Your company wouldn’t be able to do what it does without access to the right construction equipment, and that makes investing heavily in the pieces you use most an attractive option for a lot of company owners. The fact is, though, that the more assets you own, the more risk your company takes on. It’s not just in the form of debt risk, either. Equipment needs to be maintained and insured, even when it is not in use, and it still depreciates when it sits just as much as it does when it is being used heavily. Looking into leasing as an option for your company’s machinery needs is a great way to reduce or eliminate many of these risks, though.

Optimum Equipment Load

Since leasing involves a much shorter commitment than a purchase does, it allows you to better calibrate your equipment to the needs of your projects without adding to your own overhead. This means less guesswork and projection when it comes time to decide whether or not an extra truck or crane will speed things along in a cost-effective way. It also makes it easier to trade out pieces you no longer need as you move from project to project, so you always have exactly the right pieces on hand for your next job.

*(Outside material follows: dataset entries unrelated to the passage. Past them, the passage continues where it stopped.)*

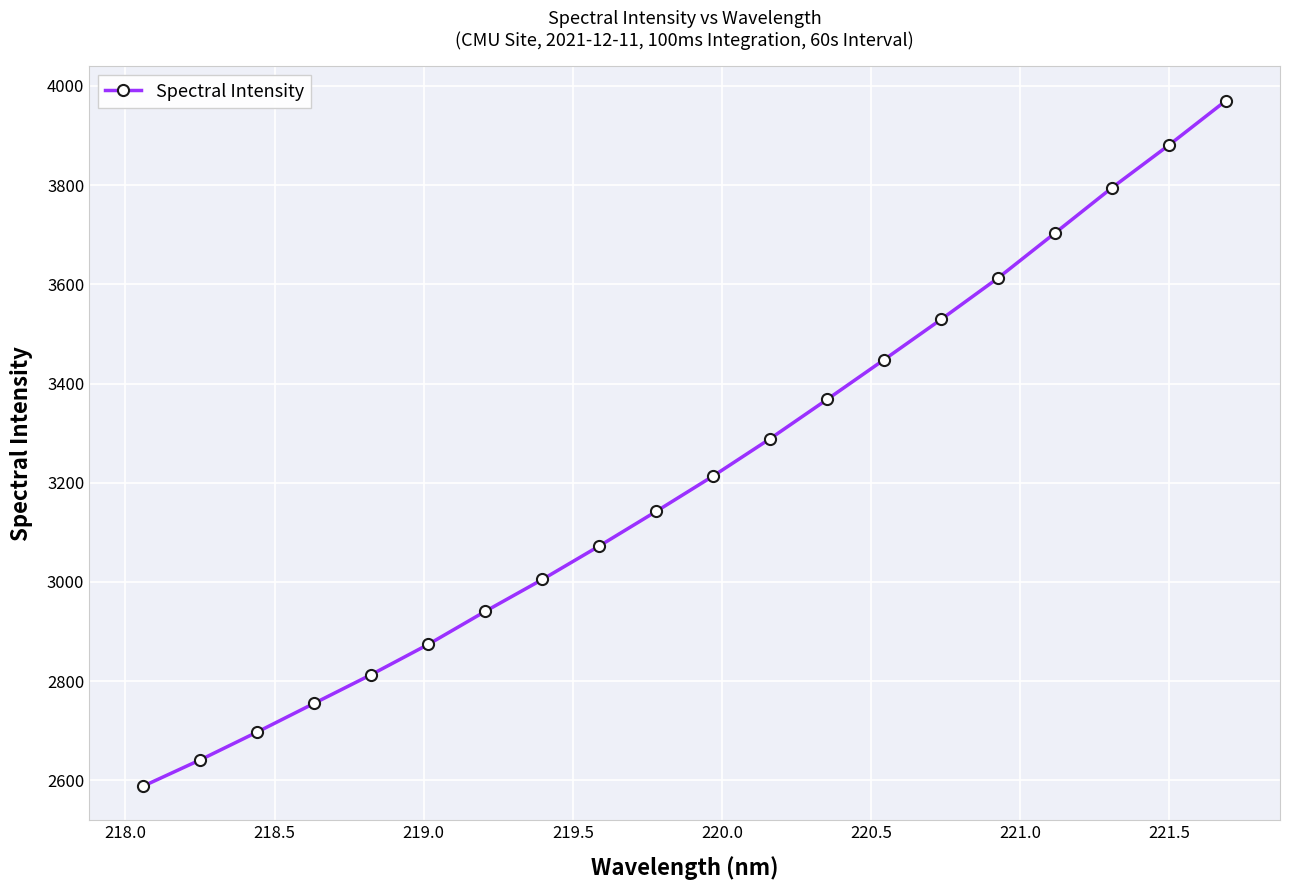

What is the greatest value displayed?

3970.3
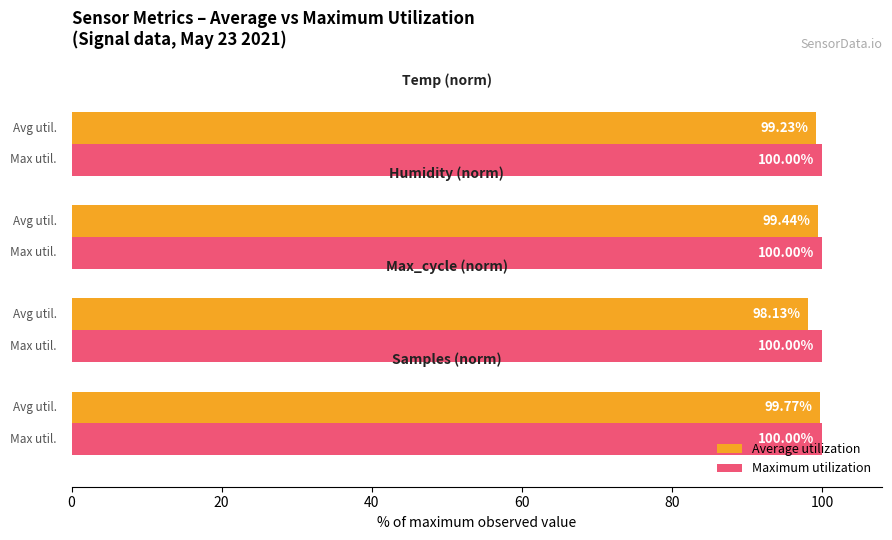

What are all the series names shown in the legend?

Average utilization, Maximum utilization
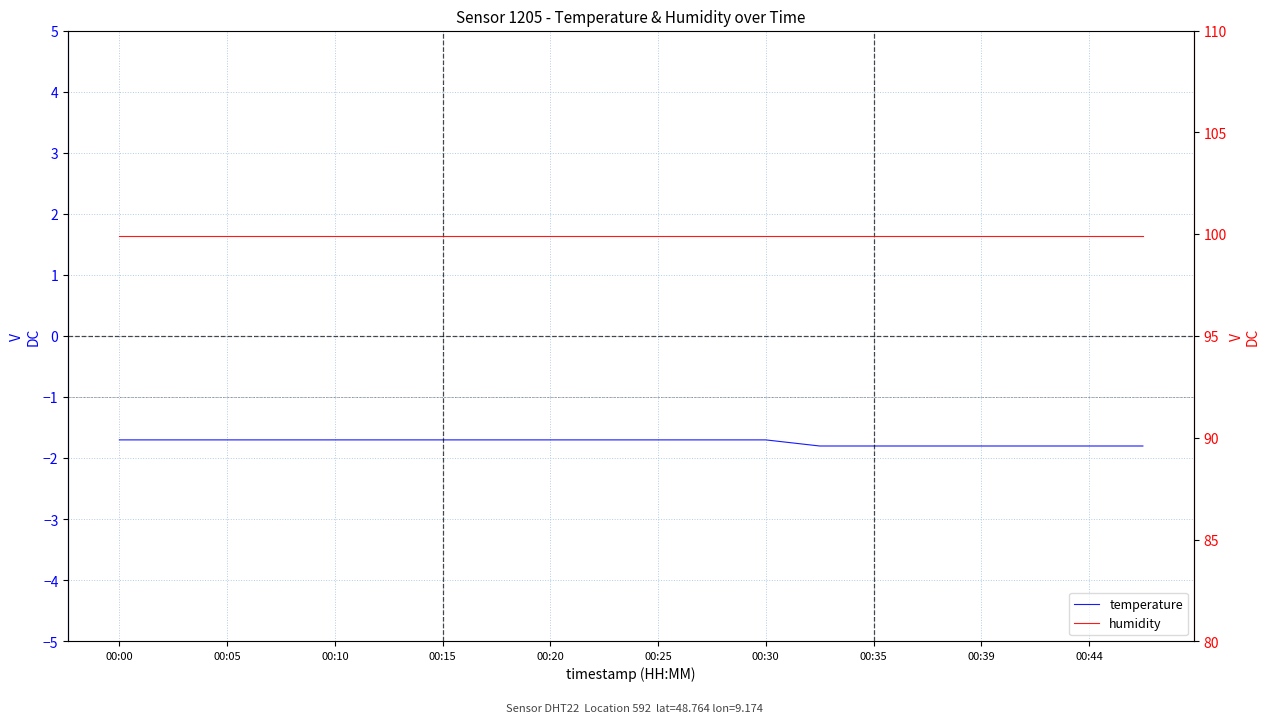

What is the difference between the temperature values at 13 and 00:30?

0.1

Reduced Liability and Depreciation

Equipment you don’t own is equipment you don’t have to worry about depreciating. Instead, you can get the work out of it during its usable time and leave the calculations to someone else. Many lease contracts also provide for the equipment’s owner to cover some or all of the repairs and maintenance needed, which can save thousands when you are talking about pieces as expensive as construction equipment tends to be.

Tax Relief

Depending on how your arrangement is structured, it may also be possible to write off your lease costs from your company’s taxable income. In some cases, it is a direct write-down.

Foster Financial Relationships

One of the first and most important things to consider as you grow your business is your relationship to your local financial institutions and the wider business community. When you start leasing equipment, you build credit history and you get to know the dealers and suppliers, lending institutions, and other major players in your local business community. This opportunity is itself an investment, and often leads to easier access to financing and investments on projects in your company’s future.

If your company has not looked into leasing construction equipment as a supplement to its purchasing strategy, the time has come to consider it.